(Records for the exercise begins)

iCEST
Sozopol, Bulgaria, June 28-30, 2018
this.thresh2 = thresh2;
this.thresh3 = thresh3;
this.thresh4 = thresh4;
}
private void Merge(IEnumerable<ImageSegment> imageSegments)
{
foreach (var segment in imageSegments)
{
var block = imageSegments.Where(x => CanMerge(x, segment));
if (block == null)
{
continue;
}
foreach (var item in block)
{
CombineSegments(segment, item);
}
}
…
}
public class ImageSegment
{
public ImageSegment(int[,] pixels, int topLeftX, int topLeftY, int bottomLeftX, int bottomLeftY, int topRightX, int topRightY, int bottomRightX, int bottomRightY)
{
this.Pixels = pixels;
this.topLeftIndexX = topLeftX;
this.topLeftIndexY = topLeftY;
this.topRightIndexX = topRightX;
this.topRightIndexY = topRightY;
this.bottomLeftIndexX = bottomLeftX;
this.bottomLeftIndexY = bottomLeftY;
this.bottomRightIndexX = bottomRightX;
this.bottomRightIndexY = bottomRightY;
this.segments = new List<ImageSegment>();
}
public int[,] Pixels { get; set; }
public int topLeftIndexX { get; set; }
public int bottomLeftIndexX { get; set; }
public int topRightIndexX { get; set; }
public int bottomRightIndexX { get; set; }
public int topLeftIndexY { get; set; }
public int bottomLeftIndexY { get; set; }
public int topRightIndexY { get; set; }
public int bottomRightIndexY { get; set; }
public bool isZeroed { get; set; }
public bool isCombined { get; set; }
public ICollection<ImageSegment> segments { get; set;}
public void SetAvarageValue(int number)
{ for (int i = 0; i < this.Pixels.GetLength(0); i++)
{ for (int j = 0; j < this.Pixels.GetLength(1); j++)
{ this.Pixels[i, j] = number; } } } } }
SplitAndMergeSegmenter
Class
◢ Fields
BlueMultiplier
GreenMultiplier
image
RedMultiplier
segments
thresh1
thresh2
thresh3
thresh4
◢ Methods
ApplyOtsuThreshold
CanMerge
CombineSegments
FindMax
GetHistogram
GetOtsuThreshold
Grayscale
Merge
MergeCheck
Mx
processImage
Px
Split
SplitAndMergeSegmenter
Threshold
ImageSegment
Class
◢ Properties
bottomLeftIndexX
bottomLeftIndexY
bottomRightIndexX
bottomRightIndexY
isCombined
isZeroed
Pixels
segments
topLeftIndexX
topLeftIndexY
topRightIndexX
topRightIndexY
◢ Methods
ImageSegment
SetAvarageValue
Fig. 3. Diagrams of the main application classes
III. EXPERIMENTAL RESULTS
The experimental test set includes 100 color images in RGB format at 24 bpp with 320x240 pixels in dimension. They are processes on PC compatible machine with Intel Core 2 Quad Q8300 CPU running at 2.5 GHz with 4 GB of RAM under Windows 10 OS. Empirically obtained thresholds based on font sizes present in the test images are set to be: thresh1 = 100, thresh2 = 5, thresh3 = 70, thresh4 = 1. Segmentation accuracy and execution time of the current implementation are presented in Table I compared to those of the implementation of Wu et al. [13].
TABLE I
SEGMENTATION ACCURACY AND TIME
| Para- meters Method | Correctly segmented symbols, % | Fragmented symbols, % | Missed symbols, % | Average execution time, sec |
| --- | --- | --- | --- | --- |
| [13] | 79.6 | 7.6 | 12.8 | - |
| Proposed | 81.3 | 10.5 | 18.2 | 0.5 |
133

(Records for the exercise ends)

(Exercise prompt)
Would you restate exactly the lines of the material above, from its opening line through the line with "foreach (var item in block)", and output only those?

(Exercise answer)
iCEST
Sozopol, Bulgaria, June 28-30, 2018
this.thresh2 = thresh2;
this.thresh3 = thresh3;
this.thresh4 = thresh4;
}
private void Merge(IEnumerable<ImageSegment> imageSegments)
{
foreach (var segment in imageSegments)
{
var block = imageSegments.Where(x => CanMerge(x, segment));
if (block == null)
{
continue;
}
foreach (var item in block)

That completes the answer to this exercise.